** BEGIN **

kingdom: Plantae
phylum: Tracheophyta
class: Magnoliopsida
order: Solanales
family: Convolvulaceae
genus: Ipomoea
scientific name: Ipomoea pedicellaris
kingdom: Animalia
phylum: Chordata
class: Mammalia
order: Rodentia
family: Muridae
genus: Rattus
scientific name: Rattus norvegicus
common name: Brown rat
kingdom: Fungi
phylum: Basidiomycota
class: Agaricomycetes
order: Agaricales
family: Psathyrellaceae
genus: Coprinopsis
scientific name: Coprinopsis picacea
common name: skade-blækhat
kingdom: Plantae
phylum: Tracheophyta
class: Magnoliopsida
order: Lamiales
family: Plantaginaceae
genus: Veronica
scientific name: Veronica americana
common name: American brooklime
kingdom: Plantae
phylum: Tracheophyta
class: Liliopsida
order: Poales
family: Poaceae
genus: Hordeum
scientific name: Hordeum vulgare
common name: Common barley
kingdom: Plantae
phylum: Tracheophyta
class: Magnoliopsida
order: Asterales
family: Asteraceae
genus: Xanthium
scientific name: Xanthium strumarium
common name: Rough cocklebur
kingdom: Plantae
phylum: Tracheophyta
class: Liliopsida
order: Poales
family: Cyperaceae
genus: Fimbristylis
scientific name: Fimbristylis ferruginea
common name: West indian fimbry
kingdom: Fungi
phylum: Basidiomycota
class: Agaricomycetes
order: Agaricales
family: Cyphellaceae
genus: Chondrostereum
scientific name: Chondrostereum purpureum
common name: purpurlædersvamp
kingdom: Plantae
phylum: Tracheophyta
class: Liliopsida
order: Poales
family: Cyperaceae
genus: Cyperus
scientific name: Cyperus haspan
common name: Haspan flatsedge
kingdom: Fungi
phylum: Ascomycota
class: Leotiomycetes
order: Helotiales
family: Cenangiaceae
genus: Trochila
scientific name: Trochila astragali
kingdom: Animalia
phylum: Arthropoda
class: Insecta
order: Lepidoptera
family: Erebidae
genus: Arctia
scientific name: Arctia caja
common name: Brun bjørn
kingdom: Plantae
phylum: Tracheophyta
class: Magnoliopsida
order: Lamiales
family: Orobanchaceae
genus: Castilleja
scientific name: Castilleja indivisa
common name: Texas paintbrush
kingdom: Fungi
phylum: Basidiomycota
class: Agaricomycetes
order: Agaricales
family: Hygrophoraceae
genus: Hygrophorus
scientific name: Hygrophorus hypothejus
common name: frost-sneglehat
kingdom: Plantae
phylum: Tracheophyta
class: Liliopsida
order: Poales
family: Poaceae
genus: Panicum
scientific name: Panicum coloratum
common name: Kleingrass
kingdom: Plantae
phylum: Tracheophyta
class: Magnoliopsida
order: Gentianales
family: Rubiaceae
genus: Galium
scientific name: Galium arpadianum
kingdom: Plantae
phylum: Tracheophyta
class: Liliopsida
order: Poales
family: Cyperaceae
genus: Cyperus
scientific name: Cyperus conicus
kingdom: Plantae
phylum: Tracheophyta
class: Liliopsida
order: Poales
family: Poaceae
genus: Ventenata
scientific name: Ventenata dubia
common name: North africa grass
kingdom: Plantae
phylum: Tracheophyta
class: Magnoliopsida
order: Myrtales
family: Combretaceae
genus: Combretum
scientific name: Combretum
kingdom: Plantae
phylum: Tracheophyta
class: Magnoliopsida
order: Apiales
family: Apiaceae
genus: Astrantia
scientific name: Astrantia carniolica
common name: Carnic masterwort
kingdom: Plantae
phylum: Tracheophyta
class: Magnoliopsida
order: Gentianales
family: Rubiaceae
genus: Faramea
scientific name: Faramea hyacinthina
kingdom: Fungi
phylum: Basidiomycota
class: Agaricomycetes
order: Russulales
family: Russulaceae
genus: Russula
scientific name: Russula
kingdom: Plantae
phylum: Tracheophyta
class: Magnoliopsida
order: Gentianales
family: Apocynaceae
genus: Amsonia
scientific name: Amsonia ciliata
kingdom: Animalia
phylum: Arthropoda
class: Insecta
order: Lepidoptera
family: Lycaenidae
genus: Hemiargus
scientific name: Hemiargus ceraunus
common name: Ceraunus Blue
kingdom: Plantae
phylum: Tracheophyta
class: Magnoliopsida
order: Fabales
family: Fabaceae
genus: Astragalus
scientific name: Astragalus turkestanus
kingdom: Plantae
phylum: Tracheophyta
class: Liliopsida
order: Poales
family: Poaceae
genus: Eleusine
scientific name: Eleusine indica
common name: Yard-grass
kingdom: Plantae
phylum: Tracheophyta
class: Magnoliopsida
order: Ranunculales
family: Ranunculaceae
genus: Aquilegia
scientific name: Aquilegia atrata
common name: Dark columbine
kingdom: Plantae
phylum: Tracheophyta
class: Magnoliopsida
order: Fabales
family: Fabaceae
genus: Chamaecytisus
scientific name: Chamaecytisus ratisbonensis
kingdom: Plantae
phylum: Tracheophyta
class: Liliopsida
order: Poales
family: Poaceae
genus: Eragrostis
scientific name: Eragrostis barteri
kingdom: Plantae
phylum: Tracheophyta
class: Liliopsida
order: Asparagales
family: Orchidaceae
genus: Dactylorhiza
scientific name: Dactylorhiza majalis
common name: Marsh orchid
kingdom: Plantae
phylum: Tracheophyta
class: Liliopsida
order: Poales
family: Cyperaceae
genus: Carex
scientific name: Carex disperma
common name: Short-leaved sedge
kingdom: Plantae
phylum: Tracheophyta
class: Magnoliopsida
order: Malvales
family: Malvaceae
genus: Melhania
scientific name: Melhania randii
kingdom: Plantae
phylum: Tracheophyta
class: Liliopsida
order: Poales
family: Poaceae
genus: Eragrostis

** END **

#### TASK TO COMPLETE
Rewrite all the rows above, changing each "common name" to "vernacular name" and leaving everything else as it is.

#### EXERCISE RESPONSE
kingdom: Plantae
phylum: Tracheophyta
class: Magnoliopsida
order: Solanales
family: Convolvulaceae
genus: Ipomoea
scientific name: Ipomoea pedicellaris
kingdom: Animalia
phylum: Chordata
class: Mammalia
order: Rodentia
family: Muridae
genus: Rattus
scientific name: Rattus norvegicus
vernacular name: Brown rat
kingdom: Fungi
phylum: Basidiomycota
class: Agaricomycetes
order: Agaricales
family: Psathyrellaceae
genus: Coprinopsis
scientific name: Coprinopsis picacea
vernacular name: skade-blækhat
kingdom: Plantae
phylum: Tracheophyta
class: Magnoliopsida
order: Lamiales
family: Plantaginaceae
genus: Veronica
scientific name: Veronica americana
vernacular name: American brooklime
kingdom: Plantae
phylum: Tracheophyta
class: Liliopsida
order: Poales
family: Poaceae
genus: Hordeum
scientific name: Hordeum vulgare
vernacular name: Common barley
kingdom: Plantae
phylum: Tracheophyta
class: Magnoliopsida
order: Asterales
family: Asteraceae
genus: Xanthium
scientific name: Xanthium strumarium
vernacular name: Rough cocklebur
kingdom: Plantae
phylum: Tracheophyta
class: Liliopsida
order: Poales
family: Cyperaceae
genus: Fimbristylis
scientific name: Fimbristylis ferruginea
vernacular name: West indian fimbry
kingdom: Fungi
phylum: Basidiomycota
class: Agaricomycetes
order: Agaricales
family: Cyphellaceae
genus: Chondrostereum
scientific name: Chondrostereum purpureum
vernacular name: purpurlædersvamp
kingdom: Plantae
phylum: Tracheophyta
class: Liliopsida
order: Poales
family: Cyperaceae
genus: Cyperus
scientific name: Cyperus haspan
vernacular name: Haspan flatsedge
kingdom: Fungi
phylum: Ascomycota
class: Leotiomycetes
order: Helotiales
family: Cenangiaceae
genus: Trochila
scientific name: Trochila astragali
kingdom: Animalia
phylum: Arthropoda
class: Insecta
order: Lepidoptera
family: Erebidae
genus: Arctia
scientific name: Arctia caja
vernacular name: Brun bjørn
kingdom: Plantae
phylum: Tracheophyta
class: Magnoliopsida
order: Lamiales
family: Orobanchaceae
genus: Castilleja
scientific name: Castilleja indivisa
vernacular name: Texas paintbrush
kingdom: Fungi
phylum: Basidiomycota
class: Agaricomycetes
order: Agaricales
family: Hygrophoraceae
genus: Hygrophorus
scientific name: Hygrophorus hypothejus
vernacular name: frost-sneglehat
kingdom: Plantae
phylum: Tracheophyta
class: Liliopsida
order: Poales
family: Poaceae
genus: Panicum
scientific name: Panicum coloratum
vernacular name: Kleingrass
kingdom: Plantae
phylum: Tracheophyta
class: Magnoliopsida
order: Gentianales
family: Rubiaceae
genus: Galium
scientific name: Galium arpadianum
kingdom: Plantae
phylum: Tracheophyta
class: Liliopsida
order: Poales
family: Cyperaceae
genus: Cyperus
scientific name: Cyperus conicus
kingdom: Plantae
phylum: Tracheophyta
class: Liliopsida
order: Poales
family: Poaceae
genus: Ventenata
scientific name: Ventenata dubia
vernacular name: North africa grass
kingdom: Plantae
phylum: Tracheophyta
class: Magnoliopsida
order: Myrtales
family: Combretaceae
genus: Combretum
scientific name: Combretum
kingdom: Plantae
phylum: Tracheophyta
class: Magnoliopsida
order: Apiales
family: Apiaceae
genus: Astrantia
scientific name: Astrantia carniolica
vernacular name: Carnic masterwort
kingdom: Plantae
phylum: Tracheophyta
class: Magnoliopsida
order: Gentianales
family: Rubiaceae
genus: Faramea
scientific name: Faramea hyacinthina
kingdom: Fungi
phylum: Basidiomycota
class: Agaricomycetes
order: Russulales
family: Russulaceae
genus: Russula
scientific name: Russula
kingdom: Plantae
phylum: Tracheophyta
class: Magnoliopsida
order: Gentianales
family: Apocynaceae
genus: Amsonia
scientific name: Amsonia ciliata
kingdom: Animalia
phylum: Arthropoda
class: Insecta
order: Lepidoptera
family: Lycaenidae
genus: Hemiargus
scientific name: Hemiargus ceraunus
vernacular name: Ceraunus Blue
kingdom: Plantae
phylum: Tracheophyta
class: Magnoliopsida
order: Fabales
family: Fabaceae
genus: Astragalus
scientific name: Astragalus turkestanus
kingdom: Plantae
phylum: Tracheophyta
class: Liliopsida
order: Poales
family: Poaceae
genus: Eleusine
scientific name: Eleusine indica
vernacular name: Yard-grass
kingdom: Plantae
phylum: Tracheophyta
class: Magnoliopsida
order: Ranunculales
family: Ranunculaceae
genus: Aquilegia
scientific name: Aquilegia atrata
vernacular name: Dark columbine
kingdom: Plantae
phylum: Tracheophyta
class: Magnoliopsida
order: Fabales
family: Fabaceae
genus: Chamaecytisus
scientific name: Chamaecytisus ratisbonensis
kingdom: Plantae
phylum: Tracheophyta
class: Liliopsida
order: Poales
family: Poaceae
genus: Eragrostis
scientific name: Eragrostis barteri
kingdom: Plantae
phylum: Tracheophyta
class: Liliopsida
order: Asparagales
family: Orchidaceae
genus: Dactylorhiza
scientific name: Dactylorhiza majalis
vernacular name: Marsh orchid
kingdom: Plantae
phylum: Tracheophyta
class: Liliopsida
order: Poales
family: Cyperaceae
genus: Carex
scientific name: Carex disperma
vernacular name: Short-leaved sedge
kingdom: Plantae
phylum: Tracheophyta
class: Magnoliopsida
order: Malvales
family: Malvaceae
genus: Melhania
scientific name: Melhania randii
kingdom: Plantae
phylum: Tracheophyta
class: Liliopsida
order: Poales
family: Poaceae
genus: Eragrostis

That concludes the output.